[Instructions to follow]:
Transcribe only what runs from the line containing "our faculties, Notes, Technology and" through the final line below, exactly, and leave every picture out.

Extracted page text data:
————————

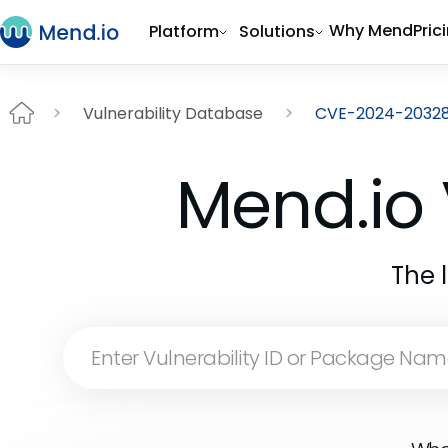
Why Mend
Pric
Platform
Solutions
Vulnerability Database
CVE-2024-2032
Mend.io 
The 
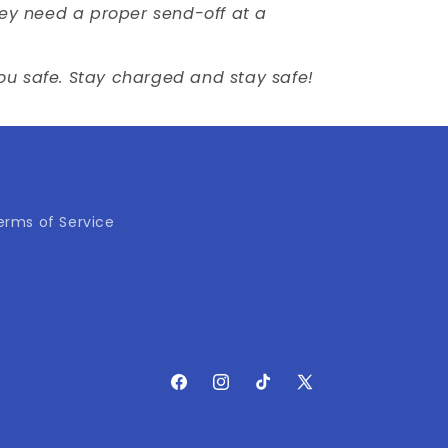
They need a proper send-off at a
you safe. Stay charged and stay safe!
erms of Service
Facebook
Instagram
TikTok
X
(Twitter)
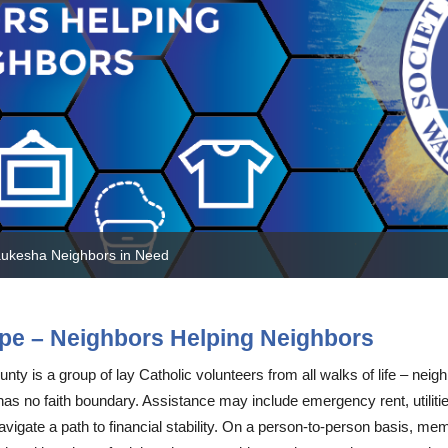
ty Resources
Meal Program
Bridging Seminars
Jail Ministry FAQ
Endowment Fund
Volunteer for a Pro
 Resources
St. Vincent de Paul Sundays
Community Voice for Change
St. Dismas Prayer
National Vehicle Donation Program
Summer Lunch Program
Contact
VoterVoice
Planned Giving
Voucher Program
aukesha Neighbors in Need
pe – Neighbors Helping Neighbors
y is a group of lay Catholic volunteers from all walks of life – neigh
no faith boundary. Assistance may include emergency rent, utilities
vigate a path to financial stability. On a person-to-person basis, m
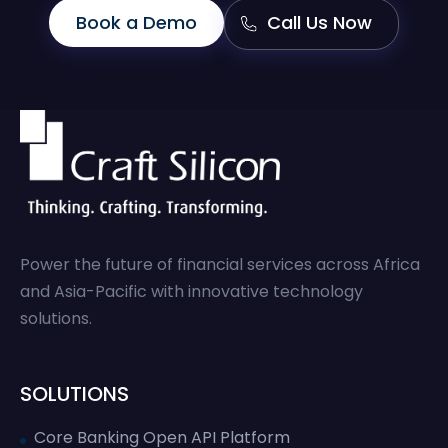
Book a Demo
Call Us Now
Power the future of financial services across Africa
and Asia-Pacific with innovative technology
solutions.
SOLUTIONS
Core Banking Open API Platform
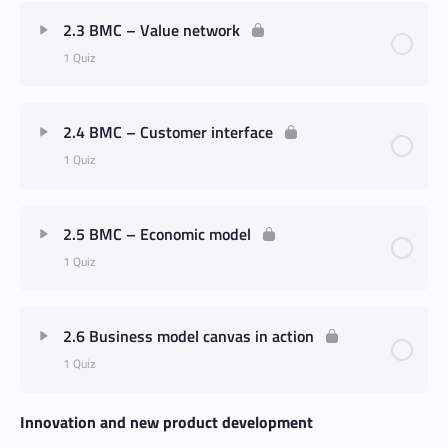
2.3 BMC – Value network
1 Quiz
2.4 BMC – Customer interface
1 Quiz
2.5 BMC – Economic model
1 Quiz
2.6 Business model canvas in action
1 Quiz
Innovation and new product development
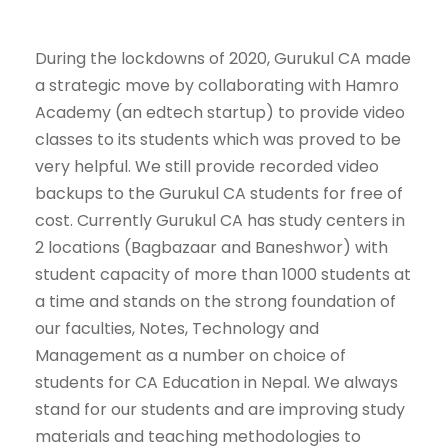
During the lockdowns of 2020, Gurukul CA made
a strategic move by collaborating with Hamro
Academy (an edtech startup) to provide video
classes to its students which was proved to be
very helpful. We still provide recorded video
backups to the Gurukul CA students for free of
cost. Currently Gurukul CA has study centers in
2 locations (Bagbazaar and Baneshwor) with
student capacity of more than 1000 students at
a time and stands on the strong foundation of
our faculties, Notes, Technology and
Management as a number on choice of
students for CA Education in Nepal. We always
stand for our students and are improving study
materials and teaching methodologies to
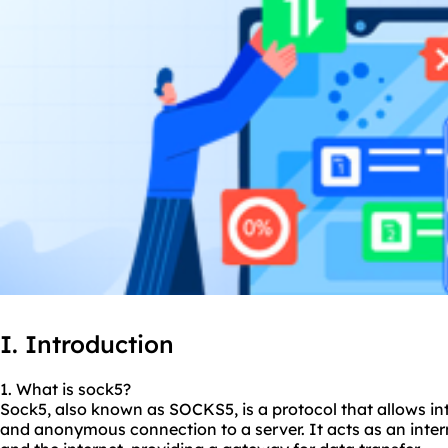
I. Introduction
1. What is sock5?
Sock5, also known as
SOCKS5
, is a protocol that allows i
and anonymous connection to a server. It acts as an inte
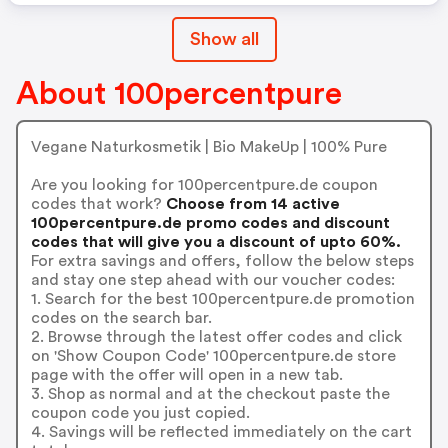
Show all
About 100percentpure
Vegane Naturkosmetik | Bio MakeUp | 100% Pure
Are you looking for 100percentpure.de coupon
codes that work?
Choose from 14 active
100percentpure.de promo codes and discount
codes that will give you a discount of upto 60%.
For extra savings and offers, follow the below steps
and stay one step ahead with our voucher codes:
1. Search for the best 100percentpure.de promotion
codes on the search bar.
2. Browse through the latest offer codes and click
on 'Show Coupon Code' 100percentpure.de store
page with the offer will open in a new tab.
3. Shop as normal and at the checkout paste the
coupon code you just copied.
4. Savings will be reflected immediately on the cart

————————

[Response area]:
our faculties, Notes, Technology and
Management as a number on choice of
students for CA Education in Nepal. We always
stand for our students and are improving study
materials and teaching methodologies to
I. Introduction
1. What is sock5?
Sock5, also known as
SOCKS5
, is a protocol that allows i
and anonymous connection to a server. It acts as an inte
Show all
About 100percentpure
Vegane Naturkosmetik | Bio MakeUp | 100% Pure
Are you looking for 100percentpure.de coupon
codes that work?
Choose from 14 active
100percentpure.de promo codes and discount
codes that will give you a discount of upto 60%.
For extra savings and offers, follow the below steps
and stay one step ahead with our voucher codes:
1. Search for the best 100percentpure.de promotion
codes on the search bar.
2. Browse through the latest offer codes and click
on 'Show Coupon Code' 100percentpure.de store
page with the offer will open in a new tab.
3. Shop as normal and at the checkout paste the
coupon code you just copied.
4. Savings will be reflected immediately on the cart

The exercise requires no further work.